Share Your Kitchen Creations
I hope you enjoy making this special ramen. It is a labor of love. The best meals are the ones we share.
I would love to see your beautiful bowls. Your photos inspire me and other readers. *Fun fact: The cloudy white color of the broth comes from the bones simmering for so long!*
Have you tried this recipe? Tag us on Pinterest! I cannot wait to see what you create in your kitchen.
Happy cooking!
—Olivia Hartwell.

Rich Milky Tonkotsu Pork Bone Broth Ramen
Description
A deeply flavorful and authentic Japanese ramen featuring a rich, creamy, and milky pork bone broth that simmers for hours.
Ingredients
Good-quality ramen noodles (5–6 servings)
Chashu pork, thinly sliced
5–6 soft-boiled eggs
Spring onions (negi), chopped
Roasted nori squares
Menma (fermented bamboo shoots), optional
Instructions
- Place the pork trotters and bones in a large stock pot and cover them completely with water. Bring the water to a rolling boil and continue boiling until impurities and scum float to the surface. Remove from heat, drain the water, and thoroughly rinse the bones under running water to wash away all residue.

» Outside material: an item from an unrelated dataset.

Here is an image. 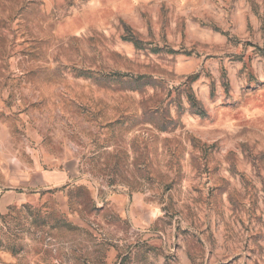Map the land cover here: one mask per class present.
<instances>
[{"label":"rangeland","instance_id":"obj_1","mask_svg":"<svg viewBox=\"0 0 264 264\" xmlns=\"http://www.w3.org/2000/svg\"><path fill=\"white\" fill-rule=\"evenodd\" d=\"M0 264H264V0H0Z\"/></svg>","mask_w":264,"mask_h":264}]
</instances>
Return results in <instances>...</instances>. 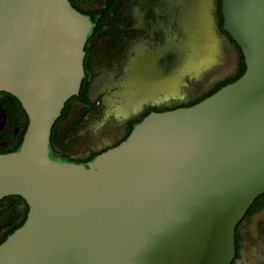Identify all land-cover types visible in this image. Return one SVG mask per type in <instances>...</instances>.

- Using a clean large stock pot, heat a neutral oil over a medium flame. Gently cook the roughly chopped onion, minced garlic, and sliced ginger until they become aromatic. Add the rinsed pork bones and trotters to the pot, along with the chopped leeks, dried shiitake mushrooms, and salt. Pour in enough water (approximately 4–5 liters) to completely submerge all ingredients. Secure the pot with a tight-fitting lid, bring the liquid to a boil, then reduce the heat to maintain a gentle simmer. Allow it to cook for 4 hours, monitoring the liquid level and adding more water if it reduces excessively.

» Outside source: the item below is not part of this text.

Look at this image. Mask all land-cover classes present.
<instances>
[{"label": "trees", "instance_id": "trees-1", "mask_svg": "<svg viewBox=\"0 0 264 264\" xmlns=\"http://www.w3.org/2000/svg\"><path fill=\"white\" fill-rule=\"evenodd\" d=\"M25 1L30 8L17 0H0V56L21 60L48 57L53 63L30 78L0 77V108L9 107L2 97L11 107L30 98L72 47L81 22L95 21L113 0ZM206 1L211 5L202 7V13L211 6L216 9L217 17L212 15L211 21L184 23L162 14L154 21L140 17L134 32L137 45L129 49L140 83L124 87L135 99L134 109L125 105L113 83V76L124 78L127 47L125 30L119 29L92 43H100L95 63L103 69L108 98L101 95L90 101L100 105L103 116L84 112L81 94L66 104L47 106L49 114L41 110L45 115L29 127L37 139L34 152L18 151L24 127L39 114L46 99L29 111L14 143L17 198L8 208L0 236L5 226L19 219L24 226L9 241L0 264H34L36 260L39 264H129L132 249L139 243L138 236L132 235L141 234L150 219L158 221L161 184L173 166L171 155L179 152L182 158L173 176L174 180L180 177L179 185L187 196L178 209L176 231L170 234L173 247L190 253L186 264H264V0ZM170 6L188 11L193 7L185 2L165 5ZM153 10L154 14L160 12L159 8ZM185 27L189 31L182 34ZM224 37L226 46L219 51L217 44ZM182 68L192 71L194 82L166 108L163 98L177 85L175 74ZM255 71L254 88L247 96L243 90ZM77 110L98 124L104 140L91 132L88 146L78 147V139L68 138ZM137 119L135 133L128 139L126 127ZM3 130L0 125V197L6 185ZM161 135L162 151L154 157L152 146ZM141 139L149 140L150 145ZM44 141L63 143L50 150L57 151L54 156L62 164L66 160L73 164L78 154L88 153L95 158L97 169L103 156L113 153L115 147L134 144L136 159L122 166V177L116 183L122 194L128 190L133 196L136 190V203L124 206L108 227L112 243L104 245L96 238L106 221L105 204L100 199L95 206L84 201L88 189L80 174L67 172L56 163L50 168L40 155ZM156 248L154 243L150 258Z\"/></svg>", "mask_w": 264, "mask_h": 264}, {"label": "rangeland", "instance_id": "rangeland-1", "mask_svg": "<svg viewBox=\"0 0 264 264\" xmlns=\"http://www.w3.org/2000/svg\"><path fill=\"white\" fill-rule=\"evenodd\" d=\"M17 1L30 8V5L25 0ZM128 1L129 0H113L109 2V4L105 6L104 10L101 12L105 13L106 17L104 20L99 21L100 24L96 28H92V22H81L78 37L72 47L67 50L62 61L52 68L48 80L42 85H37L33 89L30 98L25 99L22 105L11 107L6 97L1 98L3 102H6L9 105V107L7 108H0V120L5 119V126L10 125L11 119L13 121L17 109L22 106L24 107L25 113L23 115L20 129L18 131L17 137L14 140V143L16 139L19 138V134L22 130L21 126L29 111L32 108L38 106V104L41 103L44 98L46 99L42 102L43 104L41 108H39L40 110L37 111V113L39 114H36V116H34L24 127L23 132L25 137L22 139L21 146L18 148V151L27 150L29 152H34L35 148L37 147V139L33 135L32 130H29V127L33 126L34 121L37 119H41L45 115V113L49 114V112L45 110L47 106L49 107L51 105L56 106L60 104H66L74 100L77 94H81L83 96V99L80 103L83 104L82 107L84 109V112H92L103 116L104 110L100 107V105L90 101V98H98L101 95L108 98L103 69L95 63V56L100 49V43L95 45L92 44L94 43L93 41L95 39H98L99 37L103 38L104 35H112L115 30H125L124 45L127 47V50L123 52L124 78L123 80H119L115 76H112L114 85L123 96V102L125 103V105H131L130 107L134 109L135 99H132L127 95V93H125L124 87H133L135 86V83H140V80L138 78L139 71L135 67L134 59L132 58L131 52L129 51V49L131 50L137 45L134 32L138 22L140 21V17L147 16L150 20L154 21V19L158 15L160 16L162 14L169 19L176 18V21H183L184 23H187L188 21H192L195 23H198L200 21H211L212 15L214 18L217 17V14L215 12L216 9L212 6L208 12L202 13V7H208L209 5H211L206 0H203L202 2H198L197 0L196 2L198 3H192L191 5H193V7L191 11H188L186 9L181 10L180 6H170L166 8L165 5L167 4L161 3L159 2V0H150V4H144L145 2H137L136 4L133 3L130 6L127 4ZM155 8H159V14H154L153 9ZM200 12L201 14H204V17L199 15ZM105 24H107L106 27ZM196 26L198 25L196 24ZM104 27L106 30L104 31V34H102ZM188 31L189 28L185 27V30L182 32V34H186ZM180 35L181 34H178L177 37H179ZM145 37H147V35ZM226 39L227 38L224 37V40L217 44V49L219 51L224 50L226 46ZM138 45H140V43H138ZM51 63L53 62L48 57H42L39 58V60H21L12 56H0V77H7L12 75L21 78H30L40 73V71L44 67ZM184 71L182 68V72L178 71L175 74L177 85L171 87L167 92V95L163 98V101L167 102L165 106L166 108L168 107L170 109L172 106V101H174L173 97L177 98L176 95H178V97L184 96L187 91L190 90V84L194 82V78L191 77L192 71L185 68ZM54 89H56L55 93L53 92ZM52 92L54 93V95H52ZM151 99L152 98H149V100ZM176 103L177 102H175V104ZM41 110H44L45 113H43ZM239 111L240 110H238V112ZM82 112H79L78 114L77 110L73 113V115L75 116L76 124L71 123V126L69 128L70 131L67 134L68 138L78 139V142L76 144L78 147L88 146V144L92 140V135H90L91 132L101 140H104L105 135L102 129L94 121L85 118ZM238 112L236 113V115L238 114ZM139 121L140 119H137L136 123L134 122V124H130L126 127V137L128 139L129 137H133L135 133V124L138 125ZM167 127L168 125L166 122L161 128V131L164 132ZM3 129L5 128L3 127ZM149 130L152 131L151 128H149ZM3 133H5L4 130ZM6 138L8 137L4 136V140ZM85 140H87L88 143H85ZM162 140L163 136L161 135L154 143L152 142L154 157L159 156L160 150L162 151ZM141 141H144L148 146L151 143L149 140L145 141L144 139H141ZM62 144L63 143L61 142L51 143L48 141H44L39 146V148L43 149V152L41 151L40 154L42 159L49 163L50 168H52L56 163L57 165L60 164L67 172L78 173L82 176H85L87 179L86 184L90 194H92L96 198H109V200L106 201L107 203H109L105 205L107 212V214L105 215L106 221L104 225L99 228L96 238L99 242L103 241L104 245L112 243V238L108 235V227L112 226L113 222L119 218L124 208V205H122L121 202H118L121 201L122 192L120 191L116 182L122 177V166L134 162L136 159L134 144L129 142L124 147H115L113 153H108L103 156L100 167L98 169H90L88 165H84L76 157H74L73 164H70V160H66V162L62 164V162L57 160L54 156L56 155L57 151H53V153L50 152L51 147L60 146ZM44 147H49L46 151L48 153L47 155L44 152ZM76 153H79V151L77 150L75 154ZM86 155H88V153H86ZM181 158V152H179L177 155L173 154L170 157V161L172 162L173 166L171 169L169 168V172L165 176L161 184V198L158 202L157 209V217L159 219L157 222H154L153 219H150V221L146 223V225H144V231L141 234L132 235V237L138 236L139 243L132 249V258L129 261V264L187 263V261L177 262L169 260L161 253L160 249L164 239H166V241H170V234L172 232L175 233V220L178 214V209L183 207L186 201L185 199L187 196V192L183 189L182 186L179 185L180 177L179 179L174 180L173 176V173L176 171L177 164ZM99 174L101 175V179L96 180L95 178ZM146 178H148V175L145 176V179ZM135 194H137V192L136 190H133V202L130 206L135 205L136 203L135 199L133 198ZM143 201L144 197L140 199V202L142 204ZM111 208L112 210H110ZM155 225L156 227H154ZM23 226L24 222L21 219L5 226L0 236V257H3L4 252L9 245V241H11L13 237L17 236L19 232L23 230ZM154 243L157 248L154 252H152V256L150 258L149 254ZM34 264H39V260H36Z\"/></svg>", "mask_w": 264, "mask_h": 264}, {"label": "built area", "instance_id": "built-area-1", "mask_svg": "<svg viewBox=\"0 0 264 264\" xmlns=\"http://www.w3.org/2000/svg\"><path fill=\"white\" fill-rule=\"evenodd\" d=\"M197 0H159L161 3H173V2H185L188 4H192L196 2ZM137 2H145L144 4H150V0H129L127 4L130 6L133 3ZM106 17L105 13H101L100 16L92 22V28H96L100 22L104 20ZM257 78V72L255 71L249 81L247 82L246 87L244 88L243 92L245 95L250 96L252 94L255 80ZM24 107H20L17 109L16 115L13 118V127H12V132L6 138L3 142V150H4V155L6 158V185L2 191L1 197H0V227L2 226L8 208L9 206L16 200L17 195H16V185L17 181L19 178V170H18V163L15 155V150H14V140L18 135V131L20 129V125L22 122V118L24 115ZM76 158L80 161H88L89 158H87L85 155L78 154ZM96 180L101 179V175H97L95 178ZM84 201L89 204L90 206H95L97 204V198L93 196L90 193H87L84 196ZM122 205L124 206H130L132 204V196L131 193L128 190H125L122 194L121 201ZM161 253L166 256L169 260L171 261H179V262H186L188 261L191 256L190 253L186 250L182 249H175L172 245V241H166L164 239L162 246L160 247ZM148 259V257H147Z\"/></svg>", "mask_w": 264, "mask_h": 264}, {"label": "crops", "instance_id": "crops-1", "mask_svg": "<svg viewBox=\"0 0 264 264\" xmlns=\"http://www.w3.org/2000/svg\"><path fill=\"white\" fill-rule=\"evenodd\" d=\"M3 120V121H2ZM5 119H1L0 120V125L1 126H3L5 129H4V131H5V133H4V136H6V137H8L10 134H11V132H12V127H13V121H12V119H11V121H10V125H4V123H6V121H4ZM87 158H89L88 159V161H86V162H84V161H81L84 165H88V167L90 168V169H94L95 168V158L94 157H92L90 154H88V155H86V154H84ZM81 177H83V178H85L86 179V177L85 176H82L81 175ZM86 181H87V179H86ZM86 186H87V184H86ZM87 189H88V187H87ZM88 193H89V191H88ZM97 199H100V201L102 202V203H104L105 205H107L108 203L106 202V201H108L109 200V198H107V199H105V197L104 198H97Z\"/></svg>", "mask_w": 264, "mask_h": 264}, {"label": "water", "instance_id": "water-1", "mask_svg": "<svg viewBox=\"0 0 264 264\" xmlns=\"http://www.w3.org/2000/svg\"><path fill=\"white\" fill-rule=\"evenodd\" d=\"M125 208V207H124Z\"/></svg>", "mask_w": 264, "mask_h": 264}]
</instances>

- After 4 hours, carefully strain the entire contents of the pot through a fine sieve into a separate large pot, collecting the clear liquid. From the reserved bones, carefully scrape off the softened, gelatinous fat and skin from the trotters (you should gather about 1 ½ cups). Puree this scraped-off material using a hand blender or food processor until smooth. Whisk this puree back into the strained broth. Let the broth simmer for an additional 2 hours, allowing it to thicken, become creamy, and turn opaque. Finally, taste the broth and add more salt if needed.

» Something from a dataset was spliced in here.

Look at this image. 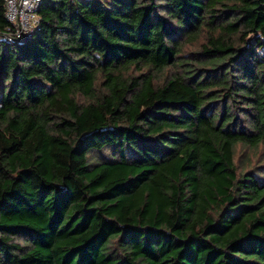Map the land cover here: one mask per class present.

- Prepare the ramen noodles by boiling them as directed on their package. To assemble each portion, place a serving of the cooked noodles into a bowl. Ladle the hot, rich broth over the noodles. Garnish with slices of chashu pork, soft-boiled eggs, chopped spring onions, roasted nori squares, and menma if desired.
Notes
- The key to a rich, milky broth is the long simmering time and the pureed fat and skin added back in. Do not skip the initial step of boiling and rinsing the bones, as this is crucial for a clean-tasting, non-gamey broth.